_What this task involves_
The data below is to be transcribed word for word; pictures are to be excluded.

_Input data_
····················
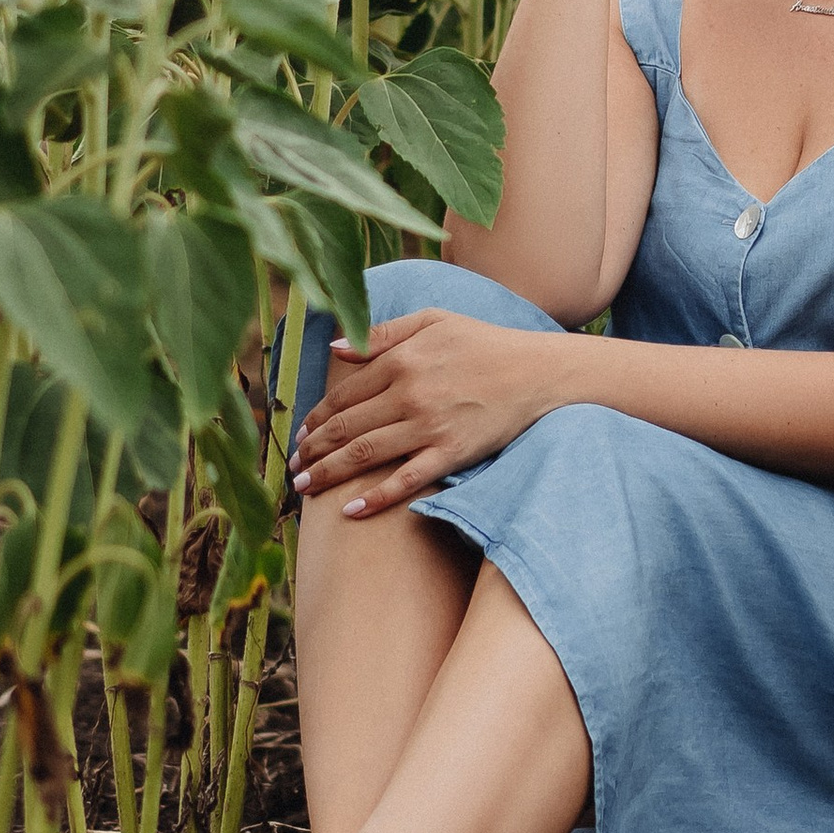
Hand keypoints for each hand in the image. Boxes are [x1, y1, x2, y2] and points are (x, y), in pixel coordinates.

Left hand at [291, 312, 569, 513]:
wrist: (539, 371)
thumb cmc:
····················
_Exercise output_
Hand keypoints for each hand in the image. Boxes are [x1, y1, x2, y2] and points are (x, y), in pixel coordinates.

Left hand at [291, 312, 569, 513]:
wrist: (539, 371)
thumb cmc:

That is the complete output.